There I was sitting in my tenth grade French class, staring at the cute boy two seats to my left. Something I did everyday. Would he ever notice me? Would he ever ask me on a date? Would anyone ask me on a date?
Our French teacher was speaking half in English, half in French. I was only half listening to her conjugate verbs. The only French I was interested in involved kissing.
And then suddenly the PA system crackled to life and our principal called for everyone's attention. His voice didn't sound quite right. Rather than booming into the classroom, he seemed to be struggling to speak.
I heard the words "motorcade...Kennedy...shot...Dallas." It was difficult to grasp his exact meaning.
Our teacher began babbling solely in French as her body crumbled onto her chair, her head fell onto the desk.
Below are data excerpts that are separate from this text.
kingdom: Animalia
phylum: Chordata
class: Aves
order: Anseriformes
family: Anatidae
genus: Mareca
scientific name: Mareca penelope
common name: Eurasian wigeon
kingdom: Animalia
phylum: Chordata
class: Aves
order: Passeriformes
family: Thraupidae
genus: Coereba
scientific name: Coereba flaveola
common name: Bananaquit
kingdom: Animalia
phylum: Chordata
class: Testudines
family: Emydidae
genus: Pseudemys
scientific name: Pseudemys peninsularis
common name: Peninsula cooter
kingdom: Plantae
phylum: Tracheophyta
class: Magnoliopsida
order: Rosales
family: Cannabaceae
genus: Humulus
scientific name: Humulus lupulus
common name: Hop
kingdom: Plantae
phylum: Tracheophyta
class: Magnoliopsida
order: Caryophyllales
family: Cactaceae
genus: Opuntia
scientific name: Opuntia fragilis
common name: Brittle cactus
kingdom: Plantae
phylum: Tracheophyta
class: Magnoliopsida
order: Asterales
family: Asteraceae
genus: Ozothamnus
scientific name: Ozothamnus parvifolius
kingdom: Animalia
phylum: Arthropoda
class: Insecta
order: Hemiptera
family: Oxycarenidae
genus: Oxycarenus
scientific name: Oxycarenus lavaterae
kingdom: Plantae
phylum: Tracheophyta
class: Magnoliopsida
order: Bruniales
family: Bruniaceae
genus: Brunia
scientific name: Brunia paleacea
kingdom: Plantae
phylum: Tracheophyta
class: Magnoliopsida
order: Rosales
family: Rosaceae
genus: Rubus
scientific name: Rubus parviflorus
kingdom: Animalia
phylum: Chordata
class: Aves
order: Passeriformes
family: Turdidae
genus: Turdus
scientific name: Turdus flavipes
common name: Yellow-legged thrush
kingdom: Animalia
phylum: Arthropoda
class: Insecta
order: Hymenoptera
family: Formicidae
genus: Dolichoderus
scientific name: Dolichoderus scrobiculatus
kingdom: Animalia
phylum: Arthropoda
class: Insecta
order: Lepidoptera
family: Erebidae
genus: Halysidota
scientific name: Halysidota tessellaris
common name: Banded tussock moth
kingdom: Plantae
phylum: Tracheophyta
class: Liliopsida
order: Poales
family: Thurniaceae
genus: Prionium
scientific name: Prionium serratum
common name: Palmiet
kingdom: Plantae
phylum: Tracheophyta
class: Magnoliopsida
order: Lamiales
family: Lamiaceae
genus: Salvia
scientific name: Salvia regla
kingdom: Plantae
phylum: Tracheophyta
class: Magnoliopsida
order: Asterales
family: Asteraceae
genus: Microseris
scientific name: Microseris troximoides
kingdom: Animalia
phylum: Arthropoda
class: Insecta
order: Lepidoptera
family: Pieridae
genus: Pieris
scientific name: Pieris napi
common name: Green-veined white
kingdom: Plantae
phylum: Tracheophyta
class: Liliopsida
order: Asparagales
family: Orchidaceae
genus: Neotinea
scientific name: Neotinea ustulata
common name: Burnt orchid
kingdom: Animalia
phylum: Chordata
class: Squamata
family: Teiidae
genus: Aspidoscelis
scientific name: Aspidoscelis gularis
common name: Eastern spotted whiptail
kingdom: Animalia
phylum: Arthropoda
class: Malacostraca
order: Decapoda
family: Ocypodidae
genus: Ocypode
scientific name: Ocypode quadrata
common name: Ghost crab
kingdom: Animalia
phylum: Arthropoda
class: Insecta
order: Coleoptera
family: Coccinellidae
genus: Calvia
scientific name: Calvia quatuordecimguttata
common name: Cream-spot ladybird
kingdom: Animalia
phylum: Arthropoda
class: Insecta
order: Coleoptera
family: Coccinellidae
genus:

Her shoulders rose up and down. It was the first time I'd ever seen one of my teachers cry.
As I left school, I realized all of the adults were crying.
At home, my mom sat at the kitchen table, sobbing. She thought it had to have been a mistake. They got it wrong.
Being only a teenager, I wasn't that political. I didn't understand the implication for our country or the government. I saw only a pretty woman who had lost her husband. And those two adorable kids, John-John and Caroline were now without a father. And a mother was grieving for her son.
Back then we couldn't text or tweet or Facebook our thought and feelings (so much data might have caused a major crash) but we were content to sit in front of the small TV and watch the news. In fact, it was more input than my brain could handle. We kept the news on all weekend, eating our meals in the den.
Since that day I've wondered how different life would have been different if JFK had lived. The Beatles would still have invaded the USA. We would still have been faced with the civil rights movements. A man would have walked on the moon. As for Viet Nam? I'll leave that to the historians.
But something died that day. Our country shifted off its optimistic axis. My parents became mortal in my eyes. I realized a man could die for what he stood for. And I began to question the path I wanted to make in this world.
As for that boy two seats over. I eventually did go out with him. And with a dozen other boys who I can barely remember.
But to this day, I'll never forget November 22, 1963. The day my life changed forever.